新型コロナウイルスによる肺炎(COVID-19)の深刻化で、厚生労働省は2020年2月17日に「新型コロナウイルス感染症についての相談・受診の目安」を公表した。
「37.5度以上の発熱が4日以上」といった目安が示された。一方、「強いだるさ」「息苦しさ」といった表現の解釈について、ツイッターでは「風邪や花粉と区別がつかない」と戸惑う声が挙がっている。
「いつもの症状すぎてどう違うか」と困惑
厚労省は、相談、受診をする前に「発熱等の風邪の症状が見られるときは、学校や会社を休む」、「発熱等の風邪症状が見られたら、毎日、体温を測定して記録する」ことを心がけるよう促している。そのうえで、相談、受診をする目安を(1)「風邪の症状や37.5度以上の発熱が4日以上続いている(解熱剤を飲み続けなければならないときを含む)」、(2)「強いだるさ(倦怠感)や息苦しさ(呼吸困難)がある」場合と示した。いずれかに当てはまる人は、まず「帰国者・接触者相談センター」に電話で相談し、同センターで勧められた医療機関を受診するように、とのことだ。

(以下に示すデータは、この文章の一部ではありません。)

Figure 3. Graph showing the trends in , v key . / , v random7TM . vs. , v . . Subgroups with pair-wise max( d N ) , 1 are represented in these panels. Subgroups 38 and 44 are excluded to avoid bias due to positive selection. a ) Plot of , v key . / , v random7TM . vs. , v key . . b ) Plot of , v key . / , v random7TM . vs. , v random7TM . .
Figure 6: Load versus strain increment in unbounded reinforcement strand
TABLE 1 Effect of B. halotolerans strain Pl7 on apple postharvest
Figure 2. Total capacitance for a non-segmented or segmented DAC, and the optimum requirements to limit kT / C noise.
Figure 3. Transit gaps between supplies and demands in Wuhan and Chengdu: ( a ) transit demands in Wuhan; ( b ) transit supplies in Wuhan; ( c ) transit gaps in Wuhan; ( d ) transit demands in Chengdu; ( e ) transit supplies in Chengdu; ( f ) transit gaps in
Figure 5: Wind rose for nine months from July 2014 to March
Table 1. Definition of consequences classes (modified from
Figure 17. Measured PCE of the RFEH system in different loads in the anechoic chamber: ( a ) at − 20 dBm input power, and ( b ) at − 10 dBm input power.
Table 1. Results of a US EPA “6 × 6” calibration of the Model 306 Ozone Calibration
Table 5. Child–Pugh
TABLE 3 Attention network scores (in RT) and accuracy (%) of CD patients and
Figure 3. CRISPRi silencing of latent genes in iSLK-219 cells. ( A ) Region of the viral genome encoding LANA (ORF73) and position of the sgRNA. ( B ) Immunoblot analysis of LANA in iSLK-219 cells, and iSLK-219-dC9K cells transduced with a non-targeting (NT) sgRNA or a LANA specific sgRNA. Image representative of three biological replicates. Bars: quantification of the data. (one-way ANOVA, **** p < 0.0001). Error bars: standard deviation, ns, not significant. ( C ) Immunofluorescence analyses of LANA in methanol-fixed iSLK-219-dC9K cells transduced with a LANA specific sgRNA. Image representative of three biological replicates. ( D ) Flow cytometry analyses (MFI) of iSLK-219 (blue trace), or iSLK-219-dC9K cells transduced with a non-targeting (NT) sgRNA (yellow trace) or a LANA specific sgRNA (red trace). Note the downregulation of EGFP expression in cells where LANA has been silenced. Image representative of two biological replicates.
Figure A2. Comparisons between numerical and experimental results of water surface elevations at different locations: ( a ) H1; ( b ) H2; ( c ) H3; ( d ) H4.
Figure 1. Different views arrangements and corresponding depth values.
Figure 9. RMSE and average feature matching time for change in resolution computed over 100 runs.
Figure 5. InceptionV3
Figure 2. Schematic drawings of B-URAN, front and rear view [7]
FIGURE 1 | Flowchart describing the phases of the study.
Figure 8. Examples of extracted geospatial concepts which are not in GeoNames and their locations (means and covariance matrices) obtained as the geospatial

ツイッターには、この(1)(2)だけでは自分が新型コロナウイルスの症状なのか、一般的な風邪や花粉の症状なのか、区別できないといった書き込みが多く見られる。
「そろそろ花粉が来てる気がする...鼻だけじゃなくて、だるさや喉咳にもくるから、風邪なのか花粉なのか区別がつかない。たとえコロナだとしても熱出るまでは絶対気づけないよなぁ...」
「正直、自分重めの花粉症だから、息苦しさ、だるさとか花粉の時期のいつもの症状すぎてどう違うかなんか分からんよな」
「コロナなのかインフルなのか風邪なのか花粉症なのか区別出来ないな」
専門医も「ほとんど一緒というか...」
2020年2月18日朝に放送された情報番組でも、厚労省が公表した「相談と受診の目安」と、症状の判断について取り上げられた。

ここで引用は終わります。